SEARLS: I don't know. I don't want to be put in the position of the scientist defending it. But the scientists who actually write the articles have shown that if it's administered properly, that it works. It's also never given by any responsible person as a single thing. In other words, if you see one snake with a mustache on card number 4, well, then to the loony bin with you.

SIEGEL: You're right at one point that Hermann Rorschach practiced psychiatry at the beginning of the 20th century, a time when not only was psychiatry coming of age, but so was abstract art. The link between abstract art and the inkblots, it turns out, is not coincidental at all.

SEARLS: That was one of the things I was most surprised and kind of excited to run across in writing the book because if you look at it from a psychology point of view, the Rorschach test seems kind of out of left field. If you think about Freud and Jung, they're focusing on words. But in the 19th century, there was work done in psychology on how people perceive things, and that was seen to be a psychological issue.

And so there's this idea that, how can we connect to things visually if they're not people? You know, if we look at a crying person, then we might feel sad, but if we just look at a harmonious painting or a sunset, how can we feel any emotion? There's nothing to connect to. So there was this idea that empathy, which was a term invented at that time, is the way that we connect to things that we see.

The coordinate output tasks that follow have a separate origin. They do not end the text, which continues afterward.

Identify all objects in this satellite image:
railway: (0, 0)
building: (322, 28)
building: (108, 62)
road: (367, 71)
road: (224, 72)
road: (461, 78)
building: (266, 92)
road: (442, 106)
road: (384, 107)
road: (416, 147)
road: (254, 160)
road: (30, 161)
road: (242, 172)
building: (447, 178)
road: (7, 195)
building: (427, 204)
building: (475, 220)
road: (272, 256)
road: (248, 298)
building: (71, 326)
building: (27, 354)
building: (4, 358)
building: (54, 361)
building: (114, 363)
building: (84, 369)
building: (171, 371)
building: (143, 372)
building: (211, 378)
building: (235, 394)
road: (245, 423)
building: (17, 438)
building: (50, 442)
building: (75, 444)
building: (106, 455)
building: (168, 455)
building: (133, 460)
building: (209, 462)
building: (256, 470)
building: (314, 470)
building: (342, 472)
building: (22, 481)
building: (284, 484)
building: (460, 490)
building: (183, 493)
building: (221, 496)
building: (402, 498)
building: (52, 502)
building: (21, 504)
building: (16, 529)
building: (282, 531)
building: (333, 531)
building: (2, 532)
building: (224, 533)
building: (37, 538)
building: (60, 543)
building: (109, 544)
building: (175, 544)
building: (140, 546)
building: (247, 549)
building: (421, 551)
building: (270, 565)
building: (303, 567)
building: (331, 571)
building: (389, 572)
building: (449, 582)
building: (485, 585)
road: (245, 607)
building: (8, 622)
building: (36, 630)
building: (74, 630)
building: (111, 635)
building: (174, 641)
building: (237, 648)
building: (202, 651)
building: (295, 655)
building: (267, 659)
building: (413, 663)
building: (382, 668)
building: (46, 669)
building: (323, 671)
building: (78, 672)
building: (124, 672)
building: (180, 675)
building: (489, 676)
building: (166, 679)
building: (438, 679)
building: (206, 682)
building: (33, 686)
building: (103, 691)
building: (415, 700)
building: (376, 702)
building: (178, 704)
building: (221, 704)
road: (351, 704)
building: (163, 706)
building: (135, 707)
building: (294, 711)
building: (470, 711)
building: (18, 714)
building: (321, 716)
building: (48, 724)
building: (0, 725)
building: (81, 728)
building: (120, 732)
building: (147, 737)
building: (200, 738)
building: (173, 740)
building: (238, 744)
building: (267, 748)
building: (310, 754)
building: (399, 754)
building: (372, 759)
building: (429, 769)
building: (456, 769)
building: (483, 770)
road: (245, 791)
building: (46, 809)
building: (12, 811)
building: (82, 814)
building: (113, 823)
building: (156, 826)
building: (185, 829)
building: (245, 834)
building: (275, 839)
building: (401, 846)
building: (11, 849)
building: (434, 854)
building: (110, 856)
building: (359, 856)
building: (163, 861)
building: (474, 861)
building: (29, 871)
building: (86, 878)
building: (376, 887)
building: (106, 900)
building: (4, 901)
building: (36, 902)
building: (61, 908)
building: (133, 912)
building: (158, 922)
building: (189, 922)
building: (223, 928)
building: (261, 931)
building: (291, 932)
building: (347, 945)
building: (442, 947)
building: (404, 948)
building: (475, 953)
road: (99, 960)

And one of the things I was amazed to discover is that the person named Robert Fisher, who sort of came up with that theory that really fed into the Rorschach test, Freud, in "The Interpretation Of Dreams," both sighted the same person as having been the inspiration for their ideas - this man named Scherner. Karl Albert Scherner wrote a book about the soul and about how when you dream about a house with the door falling off, it has to do with your teeth and, you know, all this kind of stuff that led into Freud. But his main point was that the mind, whether asleep or awake, transforms things symbolically.

Modern psychology and abstract art are close cousins with this idea that what we're doing when we go about the world and seeing things is not just taking in what we see but sort of putting something of ourselves out there. That's what's key to both the Rorschach test and to the modern abstract art that was being invented at the same time and place.

SIEGEL: The abstract art is imposing less objectivity on us. It's not forcing us to a reaction. There's more work on our part to imagine that reaction.

SEARLS: Right. Most people would say the idea of abstract art is that, you know, how can it be anything if it's just a rectangle? Well, it can be something because viewers connect to it.